Il canale Internet si rivelava più che mai un mezzo molto potente. Alla fine del 1999, l'azienda riusciva a piazzare oltre 1.000 biglietti al giorno e nel frattempo cercava di estendere il servizio alle prenotazioni alberghiere, al noleggio auto, ai mutui per la casa e in ogni mercato in cui la soluzione poteva essere applicata. Per fare questo, l'azienda investì molto nella pubblicità riuscendo a conquistare i primi posti nella visibilità del marchio attraverso Internet. Verso la fine del 1998, Priceline risultava dietro solo ad aziende già conosciute come AOL, Yahoo, Netscape e Amazon.
Nel marzo 1999 finalmente arrivò la quotazione a Wall Street, a un prezzo IPO di 16 dollari per azione. Il successo già il primo giorno di quotazione fu spaventoso, con il titolo che balzò a 88 dollari, prima di stabilizzarsi a 69 dollari, per una capitalizzazione di mercato di quasi 10 miliardi di dollari. Fino ad allora, mai nessuna società Internet aveva ricevuto una valutazione così alta.

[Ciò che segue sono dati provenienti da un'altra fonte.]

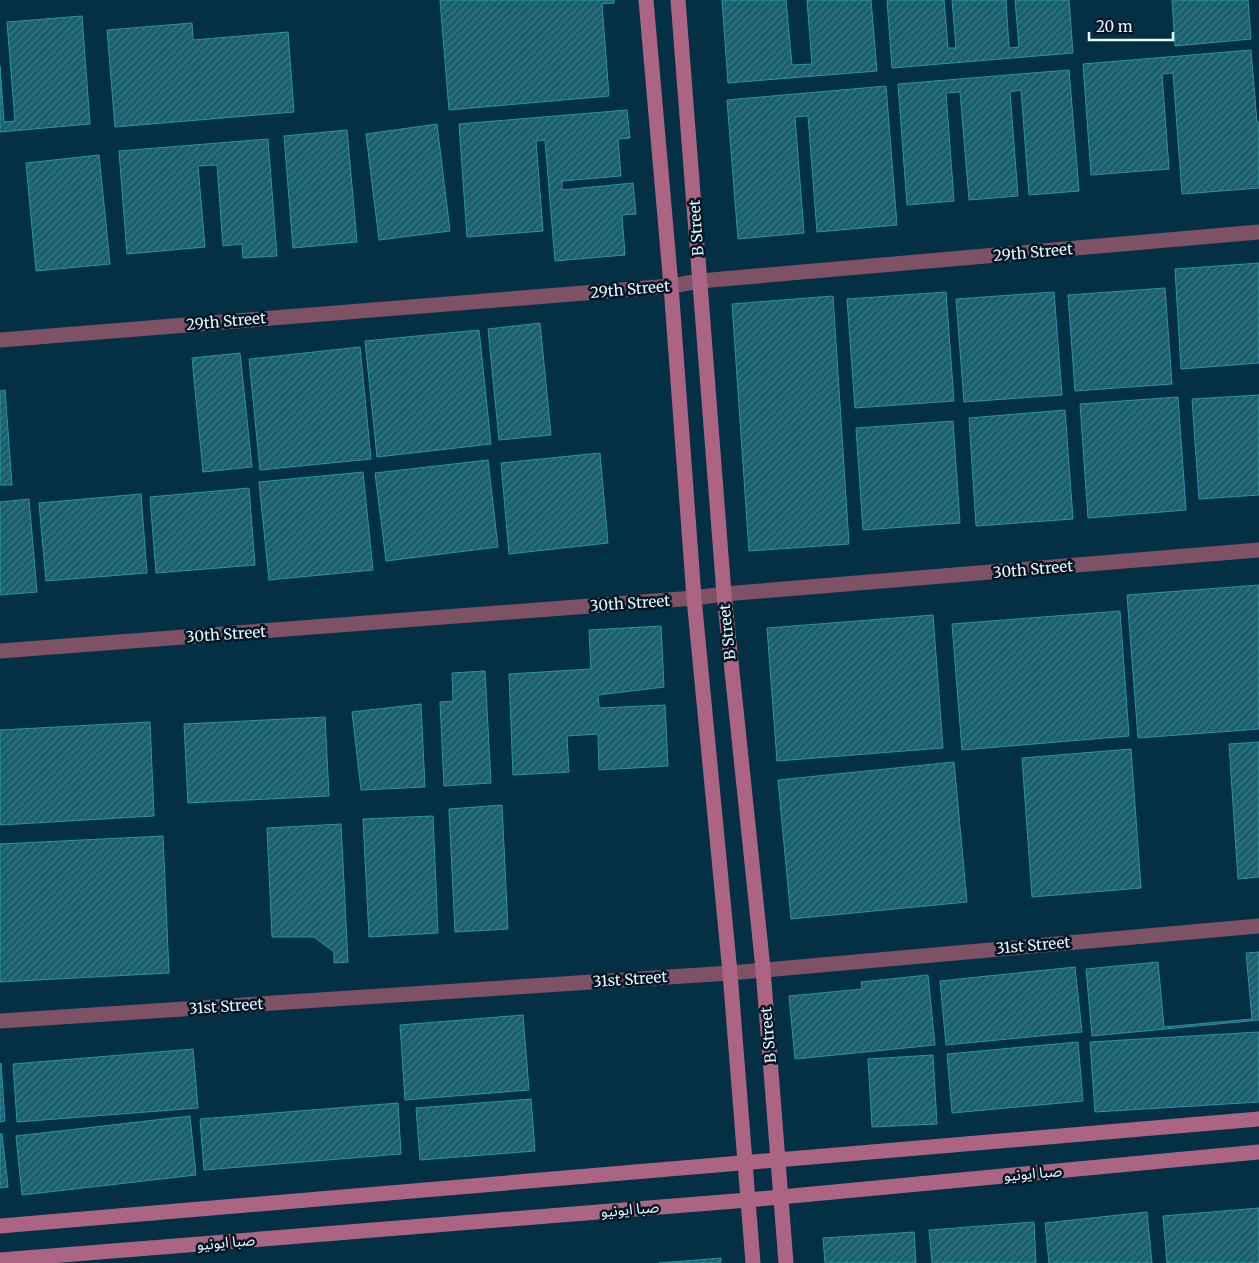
<svg xmlns="http://www.w3.org/2000/svg" width="1259" height="1263" font-family="Merriweather,'Noto Sans Arabic',serif">
  <style>
    .building { fill: url(#building-hatch); stroke: #2a93a7 }
    .lines { fill: none; stroke-linecap: round; stroke-linejoin: round }
    .street { stroke: #7e5164; stroke-width: 15 }
    .secondary { stroke: #ac6483; stroke-width: 15 }
    .labels { text-anchor: middle; dominant-baseline: central; stroke-width: 5; stroke-linejoin: round; paint-order: stroke }
    .street-label { font-size: 15px; fill: #e7f6ff; stroke: #011622 }
  </style>
  <defs>
    <pattern id="building-hatch" width="6" height="6" patternUnits="userSpaceOnUse" patternTransform="scale(1.25)"><rect width="6" height="6" fill="#195f6d"/><path d="M-1 1l2-2M0 6l6-6M5 7l2-2" fill="none" stroke="#3a7783"/></pattern>
  </defs>
  <rect width="100%" height="100%" fill="#033044"/>
  <!-- building -->
  <g class="building">
    <polygon points="440,0 614,0 614,3 602,4 609,96 449,110"/>
    <polygon points="722,0 786,0 792,65 812,64 807,0 871,0 877,71 728,83"/>
    <polygon points="887,0 944,0 948,48 956,48 952,0 1006,0 1009,48 1019,47 1015,0 1069,0 1073,53 892,68"/>
    <polygon points="1172,0 1248,0 1251,39 1175,46"/>
    <polygon points="82,16 90,124 0,132 0,66 4,122 15,121 7,22"/>
    <polygon points="192,23 193,40 288,32 294,112 115,127 107,30"/>
    <polygon points="1251,50 1257,122 1259,122 1259,188 1182,194 1173,73 1162,74 1169,169 1091,175 1083,64"/>
    <polygon points="1069,70 1079,191 1029,195 1021,90 1010,92 1018,196 969,200 960,92 946,93 954,201 907,205 898,84"/>
    <polygon points="886,86 897,225 817,232 808,116 795,117 804,233 738,239 727,100"/>
    <polygon points="627,110 630,138 618,139 621,176 562,181 562,190 633,183 636,214 622,215 625,255 555,261 545,140 536,141 543,231 467,237 459,124"/>
    <polygon points="437,124 450,231 379,240 366,134"/>
    <polygon points="347,130 357,242 293,248 284,136"/>
    <polygon points="268,139 277,256 243,258 242,244 223,246 217,165 198,166 205,247 127,254 119,151"/>
    <polygon points="99,155 110,264 36,271 26,163"/>
    <polygon points="1259,263 1259,363 1181,369 1175,269"/>
    <polygon points="1165,288 1172,384 1075,391 1068,295"/>
    <polygon points="946,292 954,401 855,408 847,299"/>
    <polygon points="1054,292 1062,395 964,402 956,299"/>
    <polygon points="833,296 849,544 749,551 732,304"/>
    <polygon points="540,323 551,435 499,440 488,329"/>
    <polygon points="479,330 491,444 377,457 365,341"/>
    <polygon points="360,347 371,459 260,470 249,359"/>
    <polygon points="240,353 252,467 203,472 192,358"/>
    <polygon points="5,390 12,485 0,485 0,391"/>
    <polygon points="1259,395 1259,495 1199,499 1192,399"/>
    <polygon points="1178,397 1186,510 1088,518 1080,404"/>
    <polygon points="1065,410 1073,519 976,526 969,418"/>
    <polygon points="953,421 960,523 863,530 856,428"/>
    <polygon points="600,453 608,543 509,554 501,463"/>
    <polygon points="488,460 498,547 386,561 375,473"/>
    <polygon points="363,472 373,570 269,580 259,482"/>
    <polygon points="249,488 255,565 156,573 150,497"/>
    <polygon points="141,494 147,573 46,581 39,503"/>
    <polygon points="29,499 37,592 0,595 0,502"/>
    <polygon points="1259,585 1259,729 1138,738 1127,595"/>
    <polygon points="1120,611 1129,736 962,750 952,624"/>
    <polygon points="933,615 943,748 777,761 767,628"/>
    <polygon points="661,626 664,687 598,695 599,708 665,705 668,766 599,770 598,734 567,736 569,772 513,775 509,674 591,669 589,630"/>
    <polygon points="485,671 491,783 444,786 440,702 453,701 452,673"/>
    <polygon points="421,704 425,787 361,790 352,712"/>
    <polygon points="325,717 329,796 188,803 184,724"/>
    <polygon points="150,722 154,816 0,825 0,730"/>
    <polygon points="1259,742 1259,877 1238,879 1229,744"/>
    <polygon points="1131,749 1141,888 1032,897 1022,758"/>
    <polygon points="954,762 967,902 791,919 778,780"/>
    <polygon points="502,805 508,929 455,932 449,809"/>
    <polygon points="433,816 438,933 369,937 363,819"/>
    <polygon points="341,824 348,962 334,963 334,952 314,937 272,937 267,828"/>
    <polygon points="163,836 169,973 0,982 0,844"/>
    <polygon points="1259,952 1259,1020 1092,1036 1086,969 1158,962 1164,1027 1252,1019 1246,953"/>
    <polygon points="1075,967 1082,1032 946,1045 940,981"/>
    <polygon points="928,975 935,1045 795,1059 789,996 862,989 861,982"/>
    <polygon points="523,1015 529,1090 405,1100 400,1025"/>
    <polygon points="1259,1032 1259,1102 1095,1112 1090,1042"/>
    <polygon points="1078,1042 1083,1101 952,1113 947,1054"/>
    <polygon points="193,1049 198,1108 17,1122 13,1064"/>
    <polygon points="933,1055 937,1124 872,1127 868,1059"/>
    <polygon points="1,1063 5,1121 0,1122 0,1064"/>
    <polygon points="531,1099 535,1151 420,1160 416,1108"/>
    <polygon points="398,1103 401,1154 204,1170 200,1119"/>
    <polygon points="190,1116 196,1175 22,1195 16,1136"/>
    <polygon points="0,1134 2,1134 8,1187 0,1188"/>
    <polygon points="1259,1208 1259,1263 1167,1263 1163,1216"/>
    <polygon points="1147,1212 1152,1263 1049,1263 1045,1223"/>
    <polygon points="1034,1222 1036,1263 932,1263 929,1230"/>
    <polygon points="914,1232 916,1263 825,1263 823,1238"/>
    <polygon points="721,1258 721,1263 659,1263"/>
  </g>
  <g class="lines">
    <!-- street -->
    <g class="street">
      <polyline points="0,340 671,286 700,281 1259,232"/>
      <polyline points="0,651 694,598 724,594 1259,550"/>
      <polyline points="0,1021 730,973 1259,926"/>
    </g>
    <!-- secondary -->
    <g class="secondary">
      <polyline points="646,0 671,286 694,598 730,973 753,1263"/>
      <polyline points="678,0 724,594 763,969 786,1263"/>
      <polyline points="0,1226 1259,1119"/>
      <polyline points="0,1260 748,1200 1259,1152"/>
    </g>
  </g>
  <g class="labels">
    <!-- street labels -->
    <g class="street-label">
      <text transform="translate(696 228) rotate(-94)">B Street</text>
      <text transform="translate(1033 252) rotate(-5)">29th Street</text>
      <text transform="translate(630 289) rotate(-5)">29th Street</text>
      <text transform="translate(226 321) rotate(-5)">29th Street</text>
      <text transform="translate(1033 569) rotate(-5)">30th Street</text>
      <text transform="translate(630 603) rotate(-4)">30th Street</text>
      <text transform="translate(727 632) rotate(-96)">B Street</text>
      <text transform="translate(226 634) rotate(-4)">30th Street</text>
      <text transform="translate(1033 945) rotate(-5)">31st Street</text>
      <text transform="translate(630 979) rotate(-4)">31st Street</text>
      <text transform="translate(226 1006) rotate(-4)">31st Street</text>
      <text transform="translate(768 1035) rotate(-95)">B Street</text>
      <text transform="translate(1033 1173) rotate(-5)">صبا ایونیو</text>
      <text transform="translate(630 1209) rotate(-5)">صبا ایونیو</text>
      <text transform="translate(226 1242) rotate(-5)">صبا ایونیو</text>
    </g>
  </g>
  <!-- scale -->
  <path d="M1089 32v8h84v-8" fill="none" stroke="#e7f6ff" stroke-width="2.5"/>
  <text x="1096" y="32" font-size="15" fill="#e7f6ff" stroke="#011622" stroke-width="4" paint-order="stroke">20 m</text>
</svg>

Il problema di fondo era che l'azienda si trovava in perdita. In termini pratici, doveva acquistare sul mercato a un prezzo più alto rispetto alle offerte dei clienti, rimettendoci in media circa 30 dollari su ogni biglietto venduto. Il risultato fu che l'azienda accumulò perdite per centinaia di milioni di dollari, prima che lo scoppio della bolla la travolse. Le azioni a Wall Street avevano raggiunto un massimo nei primi mesi del 2000 a 165 dollari; nel biennio successivo crollarono a un minimo di 1,80 dollari, registrando un passivo del 99,4%.
La storia però è a lieto fine, perché il modello di business con il tempo si è rivelato vincente. Alcuni passaggi valgono la pena di essere citati. Nel 2005 Priceline.com acquisì il sito di viaggi europeo Booking.com per 133 milioni di dollari e nove anni più tardi il nome dell'azienda cambiò la denominazione in The Priceline Group.
Con l'89% del fatturato realizzato al di fuori degli Stati Uniti, la maggior parte attraverso Booking.com, il gruppo mutò ancora nome e nel 2018 diventò Booking Holdings. Il titolo in Borsa ondeggiò intorno a valori bassi per un po' di anni, prima di intraprendere un rally straordinario a seguito della grande crisi del 2008. Oggi le azioni sotto il nome di Booking Holdings valgono 5.333 dollari ciascuna, per una capitalizzazione della società di 173,53 miliardi di dollari (aggiornamento al 23 maggio 2025).